6 Replies to “9 ways for leaders to be better at communication”

  1. Following on from my tweet, I agree that these skills take time to develop but I think you’re right to assert that it’s possible to consciously work on them with the helpful sentence stems you’ve listed. Scripting can a very useful strategy also.

    I guess, like many of us, you’ve arrived at this advice through experience and I feel that everyone has a professional responsibility to reflect and learn from when such conversations have gone well and when they haven’t!

    My journal over the years has been full of examples because these conversations either move issues forward or cause conflict – and they stay with you. Reading back over these entries is salutary – hindsight is a powerful agency.

    Looking forward to your next posts.

  2. Your list is excellent and in many ways it shows the great difficulty in spontaneous communication. We need to listen, show empathy and be authentic – but I think we need to be really conscious of our personal biases (and emotions as you state) and create more formal structures That help us manage and foster effective communication.

    We are working at Huntington to try and get a systems approach to getting teacher feedback, running through meeting structures etc. if we can get these strategic approaches to school structures right then the spontaneous, emotional stuff will be more trusted and we will have mechanisms to best support great dialogue. I fear that all sounds a little inhuman, but I think we can be lovely communicators and then fritter away those gains by not enacting our beliefs in daily school systems.

    Alex

  3. These are very thoughtful points.Retrospection certainly does help us in ways that we may not initially accept, when our words are first misunderstood! Culture plays a vital role in communication, especially for Point 6. The audience may stay quiet out of respect or even fear of some negative outcome ( India / South Asia).Feedback is often taken as criticism, even if it is constructive.It is so important for leaders , as you say, to nurture integrity and trust.
    Look forward to reading more of your posts to share with my former teachers and colleagues.

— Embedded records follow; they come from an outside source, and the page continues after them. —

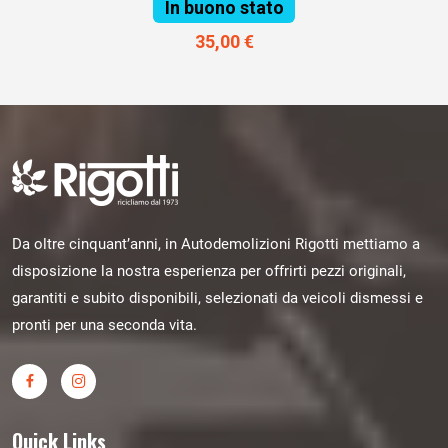
In buono stato
35,00 €
Da oltre cinquant’anni, in Autodemolizioni Rigotti mettiamo a
disposizione la nostra esperienza per offrirti pezzi originali,
garantiti e subito disponibili, selezionati da veicoli dismessi e
pronti per una seconda vita.
Quick Links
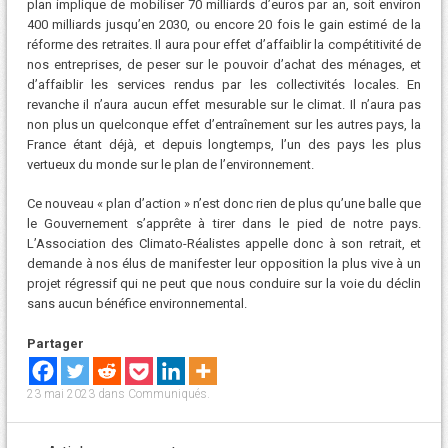
plan implique de mobiliser 70 milliards d’euros par an, soit environ
400 milliards jusqu’en 2030, ou encore 20 fois le gain estimé de la
réforme des retraites. Il aura pour effet d’affaiblir la compétitivité de
nos entreprises, de peser sur le pouvoir d’achat des ménages, et
d’affaiblir les services rendus par les collectivités locales. En
revanche il n’aura aucun effet mesurable sur le climat. Il n’aura pas
non plus un quelconque effet d’entraînement sur les autres pays, la
France étant déjà, et depuis longtemps, l’un des pays les plus
vertueux du monde sur le plan de l’environnement.
Ce nouveau « plan d’action » n’est donc rien de plus qu’une balle que
le Gouvernement s’apprête à tirer dans le pied de notre pays.
L’Association des Climato-Réalistes appelle donc à son retrait, et
demande à nos élus de manifester leur opposition la plus vive à un
projet régressif qui ne peut que nous conduire sur la voie du déclin
sans aucun bénéfice environnemental.
Partager
23 mai 2023
dans
Communiqués
.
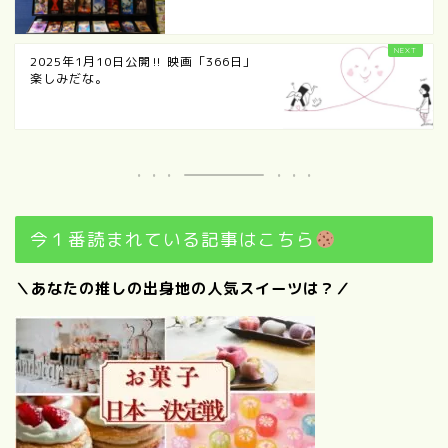
2025年1月10日公開‼ 映画「366日」
楽しみだな。
今１番読まれている記事はこちら
＼あなたの推しの出身地の人気スイーツは？／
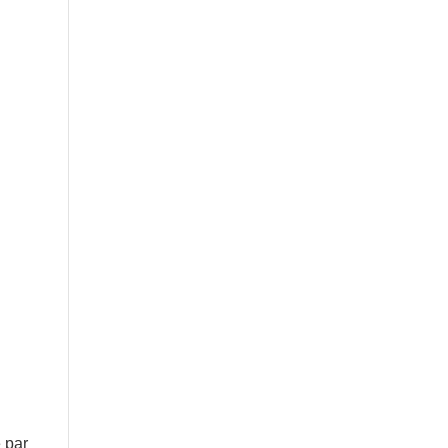
e par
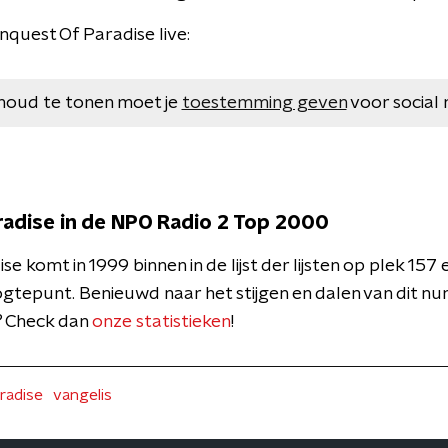
nquest Of Paradise live:
houd te tonen moet je
toestemming geven
voor social 
adise in de NPO Radio 2 Top 2000
e komt in 1999 binnen in de lijst der lijsten op plek 15
gtepunt. Benieuwd naar het stijgen en dalen van dit 
t? Check dan
onze statistieken
!
radise
vangelis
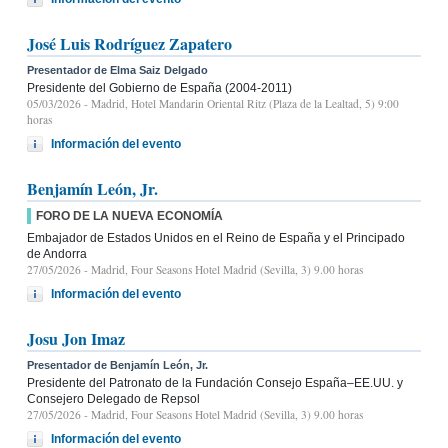
José Luis Rodríguez Zapatero
Presentador de Elma Saiz Delgado
Presidente del Gobierno de España (2004-2011)
05/03/2026
- Madrid, Hotel Mandarin Oriental Ritz (Plaza de la Lealtad, 5) 9:00
horas
Información del evento
Benjamín León, Jr.
FORO DE LA NUEVA ECONOMÍA
Embajador de Estados Unidos en el Reino de España y el Principado
de Andorra
27/05/2026
- Madrid, Four Seasons Hotel Madrid (Sevilla, 3) 9.00 horas
Información del evento
Josu Jon Imaz
Presentador de Benjamín León, Jr.
Presidente del Patronato de la Fundación Consejo España–EE.UU. y
Consejero Delegado de Repsol
27/05/2026
- Madrid, Four Seasons Hotel Madrid (Sevilla, 3) 9.00 horas
Información del evento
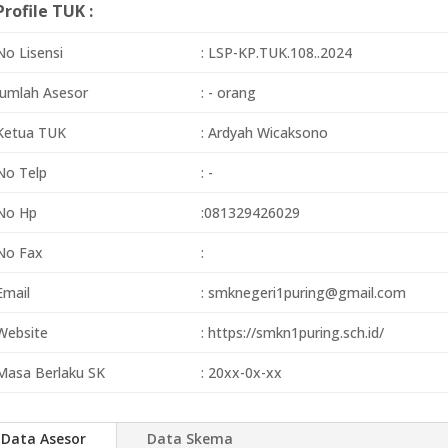
Profile TUK :
No Lisensi
: LSP-KP.TUK.108..2024
Jumlah Asesor
: - orang
Ketua TUK
: Ardyah Wicaksono
No Telp
: -
No Hp
:081329426029
No Fax
:
Email
: smknegeri1puring@gmail.com
Website
: https://smkn1puring.sch.id/
Masa Berlaku SK
: 20xx-0x-xx
Data Asesor
Data Skema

  4. Thanks for this post – a lot have thought has clearly gone into it and it’s a really useful list. I feel that 8, integrity is particularly important. Number 6, leaving space, is the one I’m going to personally work on more. Thanks

  5. Don’t fluff- so easily done – being human sometimes being clear and honest makes it seem personal and I try to keep the mantra in my head, it’s professional not personal.
    I know I’ve found myself doing the clarify technique, had some good coaching sessions from a man called Barry Joy, when I became an assistant head and he taught me this. Used it lots!
    Jumping in with an answer/suggestion is so tempting too and I know I’ve put people off by doing this- which links brilliantly to your next point of ‘listen’- leaders are often manically juggling time and priority in their heads and it can be all to easy to half hear and only patch a problem – again, my new mantra is ‘go slower to move faster’. Thank you David this has refreshed and reminded me of crucial skills!

  6. Love this, David. I remember my mistakes over the years, too, and what I learnt from them. The older I get (and I am now, as you know, very old…) the more I appreciate that leadership is all about getting relationships and communication right, as far as we possibly can. If we do, much more follows. If we don’t, it doesn’t much matter how brilliant our ideas may be.